La Source du gros-fessier des nourrices/02
¶ Monſieur le Cul aux Lecteurs.
I inconſideremment vous arreſtiez au
ſens littéral de la préſente complainte,
pervertiſſant le ſubiect d’icelle en autre
ſignification que celle que i’entends,
vous me pourriez imputer avoir indifféremment
taxé les bonnes & mauvaiſes,
Ce (que non) & de toutes n’avoir entendu
ce que i’en ai eſcript, que ie ne veulx addreſſer
qu’à aulcunes particulieres, dégénérantes
de la condition de leur eſtre &
parente qui comme préparées à ſe publier
en une cene ou théaſtre, ſe déguiſent tellement
par la ſuſception de nouveaulx &
impertinens habitz à leurs étatz, qu’elles
apparoiſſent toutes autres que l’inquiſition
faicte d’icelui ne les fait cognoiſtre cauſe
ou murmure des moindres cenſures des
moyens & mauvaiſe opinion des claſſicques
& hommes mieulx ſenſez.
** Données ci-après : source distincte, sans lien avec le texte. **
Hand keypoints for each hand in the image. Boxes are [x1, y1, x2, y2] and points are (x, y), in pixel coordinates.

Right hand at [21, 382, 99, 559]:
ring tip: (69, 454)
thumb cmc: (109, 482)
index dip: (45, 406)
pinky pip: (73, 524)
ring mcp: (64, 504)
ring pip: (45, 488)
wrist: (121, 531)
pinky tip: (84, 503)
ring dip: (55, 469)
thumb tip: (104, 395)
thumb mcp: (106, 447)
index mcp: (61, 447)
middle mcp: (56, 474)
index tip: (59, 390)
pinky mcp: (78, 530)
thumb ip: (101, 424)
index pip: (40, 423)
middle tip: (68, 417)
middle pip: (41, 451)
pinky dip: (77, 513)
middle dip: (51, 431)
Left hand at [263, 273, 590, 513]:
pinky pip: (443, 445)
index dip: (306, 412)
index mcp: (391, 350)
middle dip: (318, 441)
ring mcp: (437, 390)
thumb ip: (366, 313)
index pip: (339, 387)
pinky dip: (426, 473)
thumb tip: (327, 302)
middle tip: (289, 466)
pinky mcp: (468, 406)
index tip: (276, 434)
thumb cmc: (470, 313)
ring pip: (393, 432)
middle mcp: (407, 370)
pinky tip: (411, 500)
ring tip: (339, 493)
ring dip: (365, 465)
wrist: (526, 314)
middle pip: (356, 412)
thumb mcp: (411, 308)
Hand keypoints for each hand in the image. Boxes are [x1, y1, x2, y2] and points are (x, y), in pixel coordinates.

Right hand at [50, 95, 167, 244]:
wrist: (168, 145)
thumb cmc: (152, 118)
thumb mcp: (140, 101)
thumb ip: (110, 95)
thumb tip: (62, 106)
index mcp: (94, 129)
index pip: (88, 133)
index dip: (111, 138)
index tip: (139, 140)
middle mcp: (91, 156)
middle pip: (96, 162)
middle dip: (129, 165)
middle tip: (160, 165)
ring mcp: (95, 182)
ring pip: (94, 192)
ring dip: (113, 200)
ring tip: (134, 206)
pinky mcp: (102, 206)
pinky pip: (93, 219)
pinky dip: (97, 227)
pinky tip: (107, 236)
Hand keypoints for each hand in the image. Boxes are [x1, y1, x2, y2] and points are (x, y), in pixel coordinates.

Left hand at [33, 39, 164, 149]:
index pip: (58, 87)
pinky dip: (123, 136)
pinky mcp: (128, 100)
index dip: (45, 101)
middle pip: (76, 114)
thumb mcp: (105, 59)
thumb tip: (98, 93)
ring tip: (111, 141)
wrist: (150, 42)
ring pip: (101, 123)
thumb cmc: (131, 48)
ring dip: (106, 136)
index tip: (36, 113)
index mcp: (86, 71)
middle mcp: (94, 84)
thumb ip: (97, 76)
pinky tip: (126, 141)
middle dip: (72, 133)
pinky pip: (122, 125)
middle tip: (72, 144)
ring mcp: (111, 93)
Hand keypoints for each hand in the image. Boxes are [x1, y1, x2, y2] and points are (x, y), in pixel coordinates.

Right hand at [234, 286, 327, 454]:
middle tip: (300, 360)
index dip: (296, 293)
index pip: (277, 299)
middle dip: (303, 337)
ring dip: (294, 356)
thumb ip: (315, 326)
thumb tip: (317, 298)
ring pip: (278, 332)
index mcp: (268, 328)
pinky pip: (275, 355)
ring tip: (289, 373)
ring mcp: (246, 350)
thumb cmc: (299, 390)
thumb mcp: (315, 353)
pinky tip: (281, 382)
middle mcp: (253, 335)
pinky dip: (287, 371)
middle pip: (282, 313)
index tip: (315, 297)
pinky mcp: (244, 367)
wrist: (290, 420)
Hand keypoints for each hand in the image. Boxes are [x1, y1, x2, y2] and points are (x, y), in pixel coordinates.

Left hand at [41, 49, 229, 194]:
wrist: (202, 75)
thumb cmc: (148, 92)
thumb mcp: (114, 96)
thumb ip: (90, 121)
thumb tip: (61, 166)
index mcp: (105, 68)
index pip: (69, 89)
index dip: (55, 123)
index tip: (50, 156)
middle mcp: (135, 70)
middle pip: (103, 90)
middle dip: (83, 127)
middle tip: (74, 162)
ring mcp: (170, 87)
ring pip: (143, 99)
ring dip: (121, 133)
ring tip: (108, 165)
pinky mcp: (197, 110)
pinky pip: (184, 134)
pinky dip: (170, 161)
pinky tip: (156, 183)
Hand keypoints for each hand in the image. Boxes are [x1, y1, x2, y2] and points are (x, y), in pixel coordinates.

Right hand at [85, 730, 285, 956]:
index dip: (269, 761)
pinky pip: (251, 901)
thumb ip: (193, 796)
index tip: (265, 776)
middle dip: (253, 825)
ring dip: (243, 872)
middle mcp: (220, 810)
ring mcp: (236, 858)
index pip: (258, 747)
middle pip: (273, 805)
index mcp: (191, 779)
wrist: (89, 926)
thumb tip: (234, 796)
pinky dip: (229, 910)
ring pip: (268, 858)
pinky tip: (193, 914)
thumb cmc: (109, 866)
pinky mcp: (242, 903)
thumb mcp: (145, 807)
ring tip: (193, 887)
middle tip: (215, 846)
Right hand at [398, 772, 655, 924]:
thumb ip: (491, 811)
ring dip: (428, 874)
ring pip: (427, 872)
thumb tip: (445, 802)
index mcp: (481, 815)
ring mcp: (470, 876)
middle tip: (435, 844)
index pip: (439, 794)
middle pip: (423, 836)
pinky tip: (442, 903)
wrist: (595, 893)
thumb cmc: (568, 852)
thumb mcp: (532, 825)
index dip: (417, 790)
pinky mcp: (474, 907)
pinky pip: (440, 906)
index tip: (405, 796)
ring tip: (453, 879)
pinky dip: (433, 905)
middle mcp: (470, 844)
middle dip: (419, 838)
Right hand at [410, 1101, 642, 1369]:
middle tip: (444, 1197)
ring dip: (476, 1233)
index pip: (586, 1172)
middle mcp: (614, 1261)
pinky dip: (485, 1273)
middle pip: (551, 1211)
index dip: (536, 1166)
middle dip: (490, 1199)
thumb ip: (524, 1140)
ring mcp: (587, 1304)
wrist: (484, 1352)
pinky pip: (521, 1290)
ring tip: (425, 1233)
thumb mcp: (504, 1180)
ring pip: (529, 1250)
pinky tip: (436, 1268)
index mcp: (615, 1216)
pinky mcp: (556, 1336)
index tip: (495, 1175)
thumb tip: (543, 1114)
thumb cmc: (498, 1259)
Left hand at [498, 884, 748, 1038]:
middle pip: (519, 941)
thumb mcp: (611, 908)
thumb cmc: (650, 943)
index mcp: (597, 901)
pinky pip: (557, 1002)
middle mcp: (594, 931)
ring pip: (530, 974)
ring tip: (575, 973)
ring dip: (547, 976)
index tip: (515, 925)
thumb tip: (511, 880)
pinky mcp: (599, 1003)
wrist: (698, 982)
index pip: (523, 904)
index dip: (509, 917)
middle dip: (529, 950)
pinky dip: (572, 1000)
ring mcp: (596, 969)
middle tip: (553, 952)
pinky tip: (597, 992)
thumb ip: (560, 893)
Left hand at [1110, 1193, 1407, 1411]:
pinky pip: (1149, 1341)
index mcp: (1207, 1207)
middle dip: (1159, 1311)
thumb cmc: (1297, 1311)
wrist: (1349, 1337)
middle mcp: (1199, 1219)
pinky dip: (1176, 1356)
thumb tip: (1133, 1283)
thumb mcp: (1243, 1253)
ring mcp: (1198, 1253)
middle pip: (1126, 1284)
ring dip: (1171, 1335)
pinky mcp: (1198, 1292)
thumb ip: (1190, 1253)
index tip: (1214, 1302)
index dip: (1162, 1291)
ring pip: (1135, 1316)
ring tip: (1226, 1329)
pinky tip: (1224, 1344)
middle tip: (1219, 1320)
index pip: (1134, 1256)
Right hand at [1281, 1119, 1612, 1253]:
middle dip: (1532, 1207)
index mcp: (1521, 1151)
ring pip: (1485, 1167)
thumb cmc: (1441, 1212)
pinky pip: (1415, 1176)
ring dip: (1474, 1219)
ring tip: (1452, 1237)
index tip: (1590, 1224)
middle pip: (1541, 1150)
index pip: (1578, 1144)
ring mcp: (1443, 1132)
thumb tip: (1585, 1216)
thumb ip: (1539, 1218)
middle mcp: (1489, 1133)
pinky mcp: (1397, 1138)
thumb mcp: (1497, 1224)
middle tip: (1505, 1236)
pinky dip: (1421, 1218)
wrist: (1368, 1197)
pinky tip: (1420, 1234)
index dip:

En quoy
la repréhenſion eſt notoire, ſi l’exécution
d’icelle s’en en ſuyvoit. Mais puis que
ceulx qui ont auctorité pour la correction
de tant de depravées inventions & impudiques
entrepriſes & laſcives, le favoriſent
plutôt en la continuation d’icelles qu’en
la remonſtrance & punition requiſe & dépendante
de leurs Magiſtrats & charge
commiſe, ſoubz laquelle ſe repoſe le
Prince. I’ay penſé convenir à mon debvoir
aux reffus & négligence de tous les autres
ſens mes confreres qui iuſques icy ne ſe
ſont plainctz : orez que pour ce l’occaſion
feuſt préſente, & leur plainte valable,
iuſte & faicte, de mettre en avant la complaincte
préſente, pour eſtre ung commun
mirouer à toutes ? Aux bonnes pour en
bien uſer : & aux moins ſages pour n’en
abuſer : revoquantes la nouvelle inſtitution
des veſtemens ſuperflus & diſſolutz,
& ſi i’oſe dire luciabeliſtes en l’ancienne
ſimplicité, tutrice naturelle de chaſtété,
continence & pudeur. Et ſoubz laquelle
les Dames ſe ſont ſans ſoupçon ou doubte
de leur preud’hommye, longuement entretenues,
& tant qu’elles ont eu & porté
reverence aux mœurs & couſtumes louables
de celles qui les ont précédées, &
véſcu avant elles en toute modeſtie, ſans
ſuperfluité ou indécence d’habitz, à leurs
noms, conditions & eſtatz. Et iuſques à
ce que la curioſité, nourriſſe de tout mal,
& inventrice de diſſolution & déſordre :
les en a de telle ſorte tranſportées de raiſon
& eſloignées de bonne cognoiſſance &
ſain iugement, qu’elles ſe ſont trausfigurées
en hommes, l’une des cauſes qui provocqua
l’ire du Seigneur ſur Sodome &
Gomore, & pour laquelle il peult être
irrité auiourd’huy contre nous, ſelon les
punitions que nous en voyons manifeſtes.
À ceſte cauſe pour retourner de pis à
mieulx & éviter le ſcandalle de tous &
toutes, ie les conſeille de laiſſer ſes pompes
deſordonnez, veſtementz, paſſefillons :
arceletz : deſchiqueteurs : vertugalles :
buſquines & autres infinies diſſolutions
de parement, & leur reduire à la
priſtine & ancienne obſervance des Dames
du temps paſſé, & vivre comme elles
ont faict. Si non i’ai déliberé pour me
venger de leur obſtination & pertinacité
ne leur être plus favorable : ains me fermer
& clorre. Et quelques clyſteres, ou
médecines qu’elles puiſſent prendre, à la
conſervation & entretenue de leur tainct
fardé, les rendre malades iuſques à la mort.